È complesso? Sì, e quest’obiettivo di vivere la povertà apostolica è sempre stato fonte di tensioni. Non avere nulla, ma allo stesso tempo poter essere efficaci nell’apostolato, il quale ha bisogno di risorse molto concrete.
Per esempio, in quale modo i gesuiti collegano il loro voto di povertà alla loro lotta contro la povertà per un mondo più giusto?
Bisogna saper mettere un aggettivo essenziale alla povertà dei gesuiti. È una povertà evangelica. La mia lettera ai miei confratelli non è una riflessione sulla povertà sociologica, ma sul voto di povertà. La povertà non è un bene in sé. Lo ha detto anche San Paolo: “Gesù si è fatto povero per arricchirci”. Gesù non è povero perché gli mancava l’essenziale; si è fatto povero. La povertà è il risultato del dono di se stesso, della generosità, dell’amore per gli altri. Questo è il voto di povertà: rinunciare a se stessi per seguire la dinamica aperta da Gesù di donarsi generosamente, interamente, agli altri.
La povertà sociale è frutto dell’ingiustizia e non della volontà di Dio. Dio non vuole questa povertà. La povertà evangelica, invece, arricchisce perché dà vita. Offre la libertà interiore, permette il distacco dal possesso e promuove la sensibilità verso coloro che soffrono la povertà a causa dell’ingiustizia. Le immagini del Regno di Dio sono senza povertà; presentano l’abbondanza dei doni di Dio.
Papa Francesco, durante il suo incontro con i membri della 36ª Congregazione Generale, ha detto che la povertà religiosa è una “madre” e un “bastione”. Può commentare?
Non è stato lui a fare quest’affermazione. Egli ricordava ai gesuiti che queste sono immagini che Ignazio ha usato nelle Costituzioni. Dobbiamo ricordare che Ignazio ha riflettuto a lungo su questa domanda e che ha anche deliberato in proposito con i suoi primi compagni. Queste immagini sono il frutto del suo discernimento. Cos’è una madre? È colei che dà la vita, che la nutre, che se ne prende cura. La povertà, dunque, è come una madre che dà vita all’impegno religioso e lo nutre. Per quanto riguarda il bastione, serve per preservare la vita perché gli attacchi, per esempio dalla ricchezza, possono avvenire in qualsiasi momento.
Questo ci riporta all’inizio della nostra conversazione sull’importanza degli statuti e delle norme. Se vuole vivere il proprio obiettivo di povertà-umiltà, il gesuita deve avere dei criteri, delle norme che gli serviranno da bastione. Concretamente, questo ha significato che, non volendo che i suoi membri posseggano qualcosa personalmente, la Compagnia deve prevedere modi per sostenere coloro che vengono formati per l’apostolato, così come i suoi malati.

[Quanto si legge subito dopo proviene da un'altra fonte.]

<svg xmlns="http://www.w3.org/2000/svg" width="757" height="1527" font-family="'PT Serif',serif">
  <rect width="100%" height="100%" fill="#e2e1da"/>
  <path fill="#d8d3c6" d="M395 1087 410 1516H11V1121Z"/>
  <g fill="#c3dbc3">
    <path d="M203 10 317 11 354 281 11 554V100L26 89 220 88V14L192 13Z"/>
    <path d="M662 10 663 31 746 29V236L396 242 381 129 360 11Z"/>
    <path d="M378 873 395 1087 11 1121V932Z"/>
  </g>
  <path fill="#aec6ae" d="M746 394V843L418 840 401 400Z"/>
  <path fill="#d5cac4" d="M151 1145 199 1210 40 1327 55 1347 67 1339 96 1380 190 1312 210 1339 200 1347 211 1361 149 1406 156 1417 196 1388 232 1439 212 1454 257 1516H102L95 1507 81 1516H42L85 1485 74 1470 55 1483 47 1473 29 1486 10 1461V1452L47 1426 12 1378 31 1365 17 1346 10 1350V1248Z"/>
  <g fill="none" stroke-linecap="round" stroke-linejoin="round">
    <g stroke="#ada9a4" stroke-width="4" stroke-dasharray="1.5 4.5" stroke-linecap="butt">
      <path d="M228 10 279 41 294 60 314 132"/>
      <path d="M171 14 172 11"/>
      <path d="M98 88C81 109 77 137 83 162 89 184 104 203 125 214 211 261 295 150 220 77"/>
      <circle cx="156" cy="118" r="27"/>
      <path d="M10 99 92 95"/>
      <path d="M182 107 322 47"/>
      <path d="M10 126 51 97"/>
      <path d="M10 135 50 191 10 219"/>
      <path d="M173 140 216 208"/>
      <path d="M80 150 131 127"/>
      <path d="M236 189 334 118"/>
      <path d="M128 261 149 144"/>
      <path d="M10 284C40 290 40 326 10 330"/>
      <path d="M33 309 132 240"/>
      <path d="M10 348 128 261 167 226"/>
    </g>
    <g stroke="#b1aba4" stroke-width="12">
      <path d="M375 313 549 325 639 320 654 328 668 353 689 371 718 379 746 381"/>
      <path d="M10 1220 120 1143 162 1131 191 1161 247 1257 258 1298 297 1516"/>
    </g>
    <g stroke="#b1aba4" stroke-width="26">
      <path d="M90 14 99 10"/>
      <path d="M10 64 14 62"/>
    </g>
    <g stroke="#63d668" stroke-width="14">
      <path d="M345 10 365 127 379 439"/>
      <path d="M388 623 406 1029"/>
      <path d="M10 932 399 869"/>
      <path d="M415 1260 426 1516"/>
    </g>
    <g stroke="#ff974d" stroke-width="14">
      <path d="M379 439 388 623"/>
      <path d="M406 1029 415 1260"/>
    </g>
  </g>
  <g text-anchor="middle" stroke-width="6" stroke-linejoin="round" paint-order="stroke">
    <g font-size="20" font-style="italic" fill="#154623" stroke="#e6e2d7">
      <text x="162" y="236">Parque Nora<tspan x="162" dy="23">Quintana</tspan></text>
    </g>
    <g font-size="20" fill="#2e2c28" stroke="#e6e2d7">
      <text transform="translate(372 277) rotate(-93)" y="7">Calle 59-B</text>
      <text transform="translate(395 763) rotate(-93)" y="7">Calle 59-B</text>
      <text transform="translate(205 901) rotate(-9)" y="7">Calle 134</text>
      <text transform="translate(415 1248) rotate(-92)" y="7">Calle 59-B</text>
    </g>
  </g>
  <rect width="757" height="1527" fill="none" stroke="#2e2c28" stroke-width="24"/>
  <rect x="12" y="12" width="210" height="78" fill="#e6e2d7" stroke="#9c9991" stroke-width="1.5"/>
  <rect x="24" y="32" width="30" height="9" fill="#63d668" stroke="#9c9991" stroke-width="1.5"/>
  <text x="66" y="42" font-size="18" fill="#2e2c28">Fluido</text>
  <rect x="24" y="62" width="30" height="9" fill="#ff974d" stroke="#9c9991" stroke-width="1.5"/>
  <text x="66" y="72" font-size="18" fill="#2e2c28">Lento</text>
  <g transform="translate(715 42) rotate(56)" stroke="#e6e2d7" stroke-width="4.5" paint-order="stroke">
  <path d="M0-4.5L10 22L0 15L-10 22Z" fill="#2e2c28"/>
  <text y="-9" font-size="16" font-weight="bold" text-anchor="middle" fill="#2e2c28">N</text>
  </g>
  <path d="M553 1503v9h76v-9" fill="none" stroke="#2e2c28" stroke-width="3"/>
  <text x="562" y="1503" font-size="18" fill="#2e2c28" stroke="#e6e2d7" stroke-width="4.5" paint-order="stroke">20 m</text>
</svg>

Nella sua lettera, chiede ad ogni gesuita e ad ogni comunità di fare una revisione della maniera in cui vivono il voto di povertà. Cosa sta facendo personalmente a questo riguardo?
Prima di tutto, come ogni gesuita, devo pregare. Ho insistito nella mia lettera che il primo passo è rendere grazie per i benefici che ci ha portato la povertà evangelica, quest’eredità dello stesso Gesù. Ed è quanto farò anch’io. Poi, come Superiore Generale, ad ottobre-novembre darò un ritiro di un giorno a tutti i Provinciali del mondo, regione per regione, invitandoli a promuovere il processo nelle loro comunità. E poi, alla fine del 2022, darò un altro ritiro ai Provinciali dove potremo condividere i frutti delle nostre riflessioni e delle nostre preghiere. Non per pubblicare un documento, ma per crescere nella maniera di vivere il nostro voto di povertà.